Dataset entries
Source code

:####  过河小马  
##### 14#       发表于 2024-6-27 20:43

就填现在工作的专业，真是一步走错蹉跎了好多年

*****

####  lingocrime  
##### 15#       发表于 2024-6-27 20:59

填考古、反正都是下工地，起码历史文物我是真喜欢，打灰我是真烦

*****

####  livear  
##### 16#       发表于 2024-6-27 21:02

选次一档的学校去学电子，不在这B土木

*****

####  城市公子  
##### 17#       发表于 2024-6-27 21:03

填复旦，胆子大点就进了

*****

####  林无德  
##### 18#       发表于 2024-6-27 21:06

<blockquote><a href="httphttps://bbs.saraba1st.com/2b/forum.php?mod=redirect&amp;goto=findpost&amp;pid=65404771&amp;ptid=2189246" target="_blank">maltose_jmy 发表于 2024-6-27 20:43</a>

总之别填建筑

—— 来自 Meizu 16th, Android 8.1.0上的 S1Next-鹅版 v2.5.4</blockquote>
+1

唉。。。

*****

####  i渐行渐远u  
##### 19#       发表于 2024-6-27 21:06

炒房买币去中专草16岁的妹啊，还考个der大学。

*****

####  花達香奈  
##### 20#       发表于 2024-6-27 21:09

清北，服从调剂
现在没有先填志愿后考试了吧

▶ _What to work on_
Lines from the start of the entries through the one containing "发表于 2024-6-27 21:09" are to be set down again exactly, both ends included.

▶ _Response to this exercise_
Source code

:####  过河小马  
##### 14#       发表于 2024-6-27 20:43

就填现在工作的专业，真是一步走错蹉跎了好多年

*****

####  lingocrime  
##### 15#       发表于 2024-6-27 20:59

填考古、反正都是下工地，起码历史文物我是真喜欢，打灰我是真烦

*****

####  livear  
##### 16#       发表于 2024-6-27 21:02

选次一档的学校去学电子，不在这B土木

*****

####  城市公子  
##### 17#       发表于 2024-6-27 21:03

填复旦，胆子大点就进了

*****

####  林无德  
##### 18#       发表于 2024-6-27 21:06

<blockquote><a href="httphttps://bbs.saraba1st.com/2b/forum.php?mod=redirect&amp;goto=findpost&amp;pid=65404771&amp;ptid=2189246" target="_blank">maltose_jmy 发表于 2024-6-27 20:43</a>

总之别填建筑

—— 来自 Meizu 16th, Android 8.1.0上的 S1Next-鹅版 v2.5.4</blockquote>
+1

唉。。。

*****

####  i渐行渐远u  
##### 19#       发表于 2024-6-27 21:06

炒房买币去中专草16岁的妹啊，还考个der大学。

*****

####  花達香奈  
##### 20#       发表于 2024-6-27 21:09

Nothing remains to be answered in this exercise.